In this note, we examine their financial results and what we see is happening.
Axis only grew 7%, in local currency terms, in Q3 2014. That's quite bad, even for Axis declining performance over the last few years, where the low end had been in the 12% to 15% range. The last time Axis was this low was 2 years ago (8% in Q3 2012) when they were citing macroeconomic issues / political turmoil as the driving cause.
Now, Axis is offering no real explanation for just 7%.
And they repeat the same positive outlook: "The activity on the market and the inflow of new projects leaves Axis’ view on the market’s current growth rate unchanged." This is strange because they have missed again and again, this time even harder.
Europe Shrank, America and Asia Weak
All regions had issues.
EMEA was the worst, with revenue shrinking by 2% in local currencies. Axis only explicitly called out problems in Eastern Europe but presumably there are more issues than just there because Eastern Europe is not big enough to tank the entire Europe, Middle East and African market.

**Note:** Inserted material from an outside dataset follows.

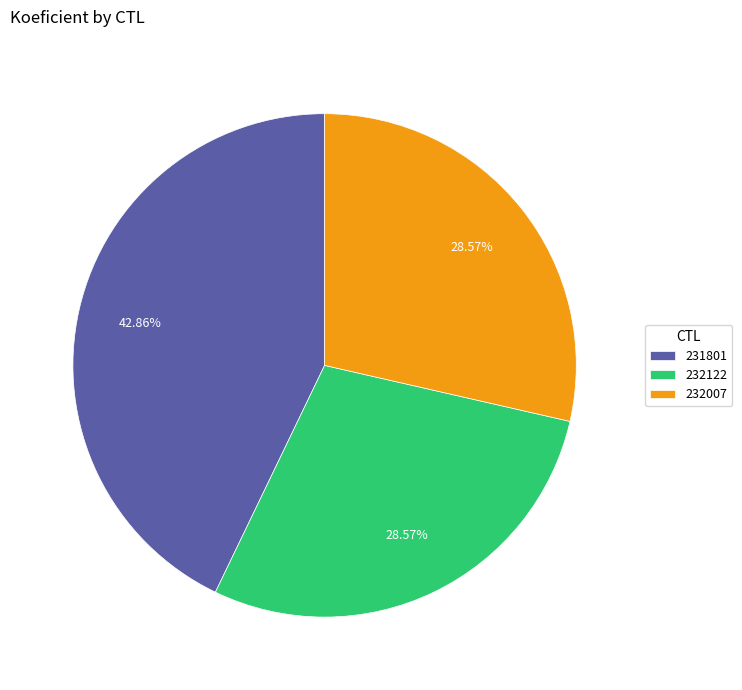

How many slices are in this pie chart?

3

The Americas was the relative best, but still weakening at just 12% in local currency terms (down from 16% and then 13% in the previous 2 quarters). Axis cited its recent regional office plan as a core tactic to increase growth.

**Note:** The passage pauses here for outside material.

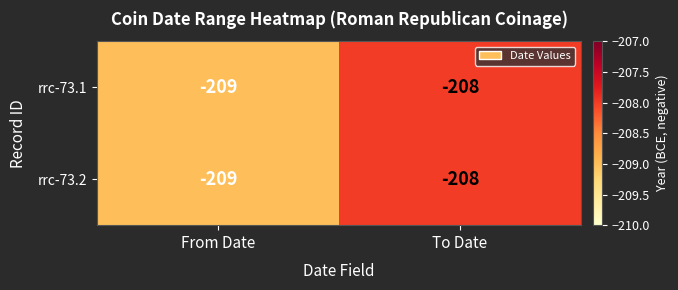

What is the sum of all rrc-73.1 values?

-417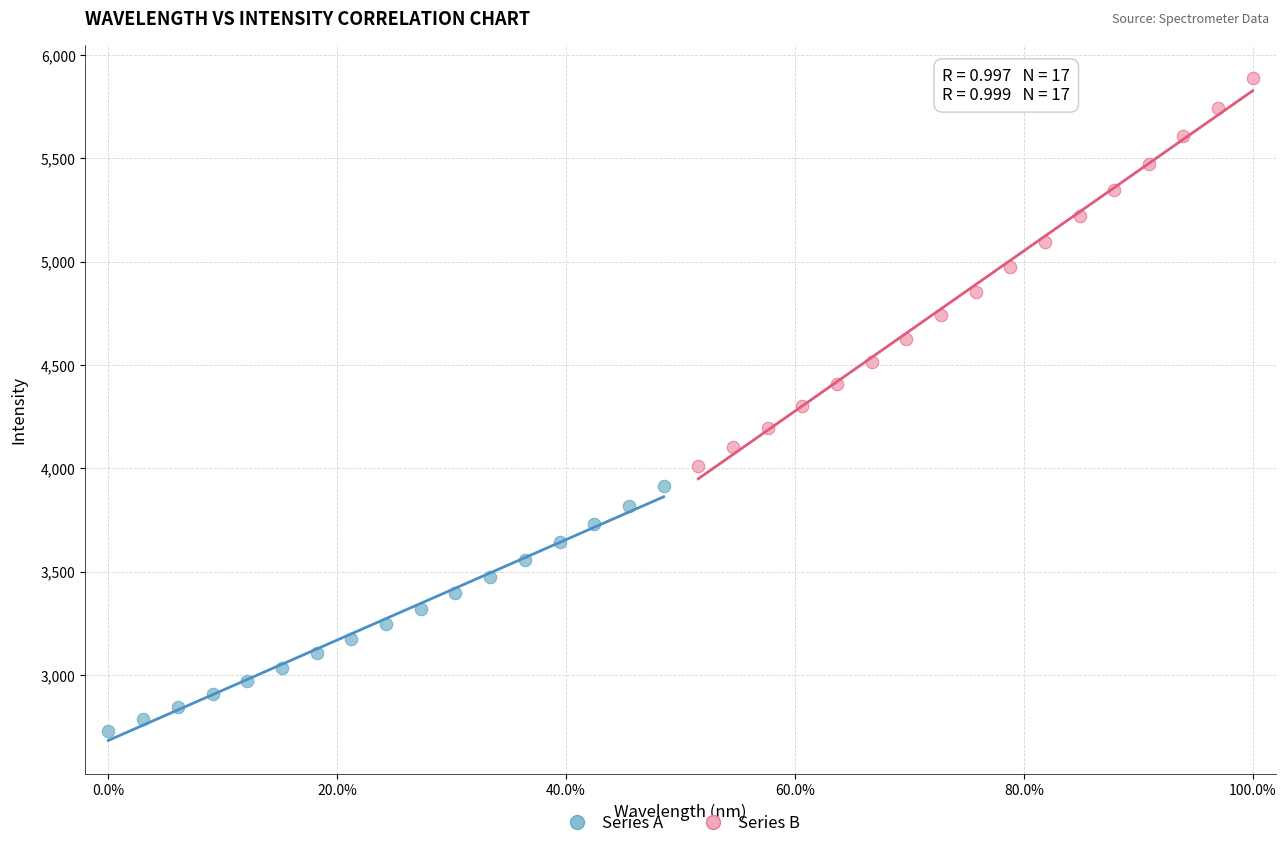

Which series has the largest Y range (max minus min)?

Series B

Asia only delivered 11% growth in local currency terms, which is especially bad given Axis low market share there and high overall growth rates.
Profits Good But...
Profits were good, both for gross margins (52.6%) and operating margins (19.5%).
The gross margin number signals that Axis is not cutting prices significantly. On the other hand, the poor growth rate means they are losing market share. The Mobotix 'strategy' of holding prices high and flatlining revenue is a path to irrelevance.

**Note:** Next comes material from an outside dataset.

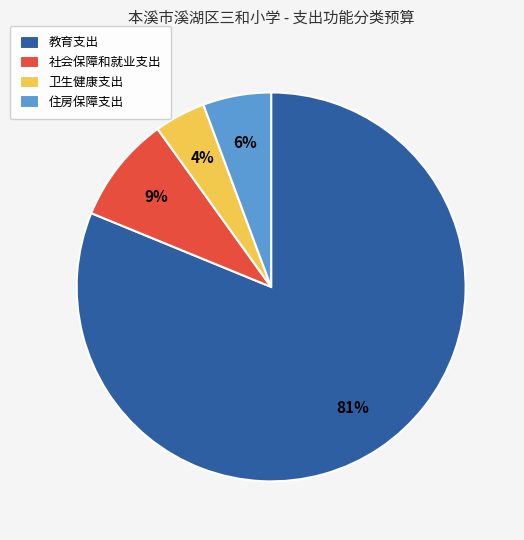

What is the largest slice in the pie chart?

教育支出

The operating margins were good though significantly helped by a sharp 16% quarter over quarter decline in R&D expenditure. Historically, R&D expending typically drops from Q2 to Q3 but this was more significant than previous cycles. See chart excerpt for R&D declines (green line):
Axis recent 'innovations' are often clever (think panoramic PTZ accessory, bells and whistles cameras) but they are so niche and so expensive that Axis is effectively abandoning most of the low to mid market.
Worse, Axis has done almost nothing to defend against low cost incursions and the rise of the high quality $100 HD cameras that are increasingly commonplace.
The market overall has slowed down as the migration to IP in the high end of the market has largely concluded. There is not much Axis can do about that but Axis has failed to build its product portfolio to hold the small to mid. We expect Axis to continue to struggle going forward. They may have individual quarters of 15 or 18% growth but we find it hard to imagine consistent growth in the 20% range that they claim is their expectation and market normal.